The first step is to upload the name of the contig file that will be linked to
each isolate record. This can be done by pasting two columns in tab-delimited
text format (e.g. from a spreadsheet) - the first column contains the isolate
identifier, the second contains the filename of the contigs file, which should
be in FASTA format.
You can choose which field to use for identifying the isolates, e.g. id
(database id) or isolate (name of isolate). The value provided for this field
needs to uniquely identify the isolate in the database - please note that only
id is guaranteed to be unique.
Click Submit. The system will check to make sure that the isolate records are
uniquely identified (if not, you will see an error message informing you of
this and you will need to use the database id as the identifier). You will
then see a file upload form.
Drag and drop your FASTA format contig files in to the dotted drop area.
Provided the filenames exactly match the filename you stated, these will be
uploaded to a staging area.
Click ‘Validate’ to check that these files are valid FASTA format.

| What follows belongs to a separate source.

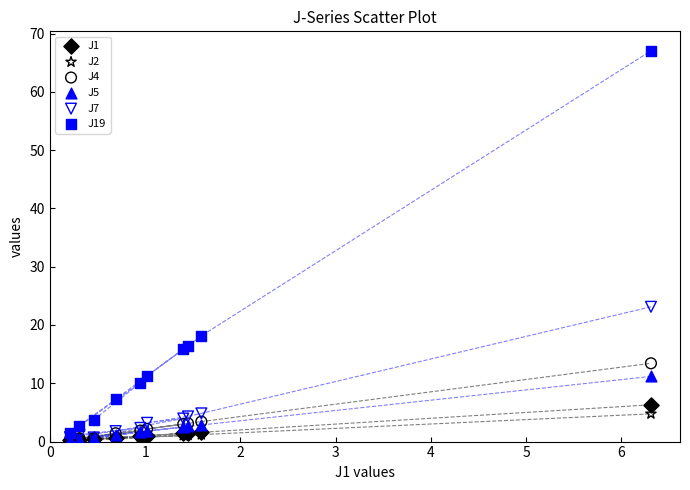

Across all series, what Y value is closest to 33?

23.1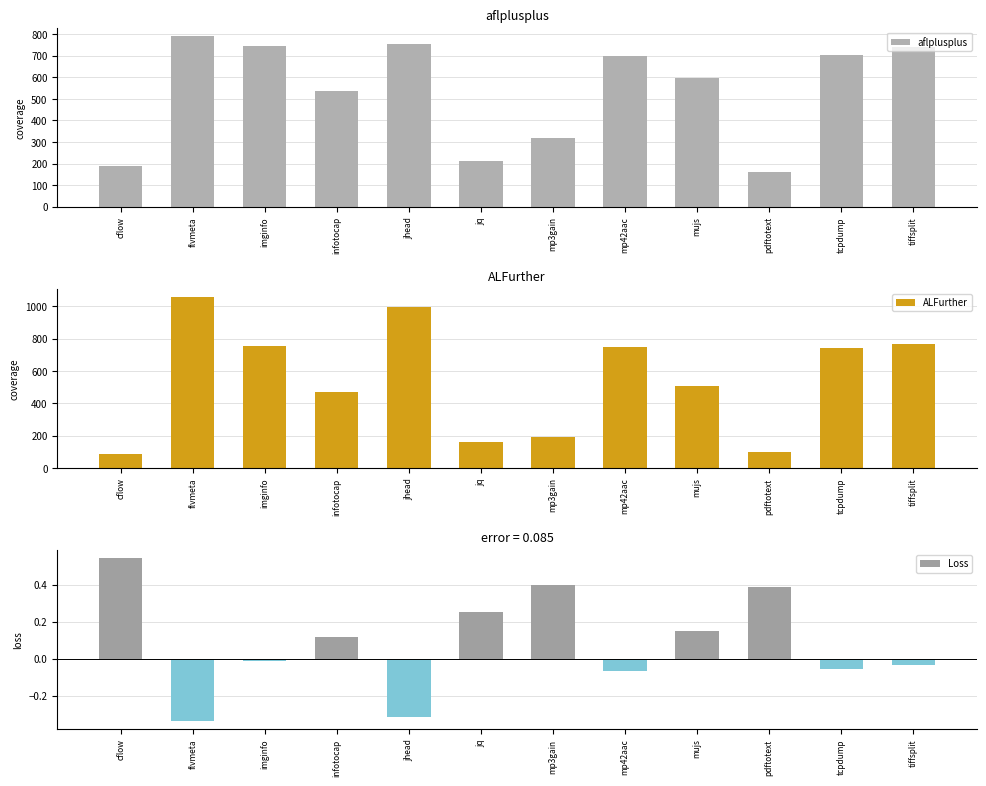

Which series has the widest spread of values?

ALFurther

The files will be checked and a table will be displayed showing the total
sequence size and number of contigs found. Select the data sender and,
optionally the sequencing method from the dropdown lists. Then click
‘Upload validated contigs’.
You can also choose to filter out short contigs selecting the checkbox and
choosing the minimum length from the dropdown box in the options settings.
You can also choose to filter out sequences containing only homopolymeric runs
which can be produced artefactually by some assembler versions.
A confirmation message will be displayed after clicking the Upload button.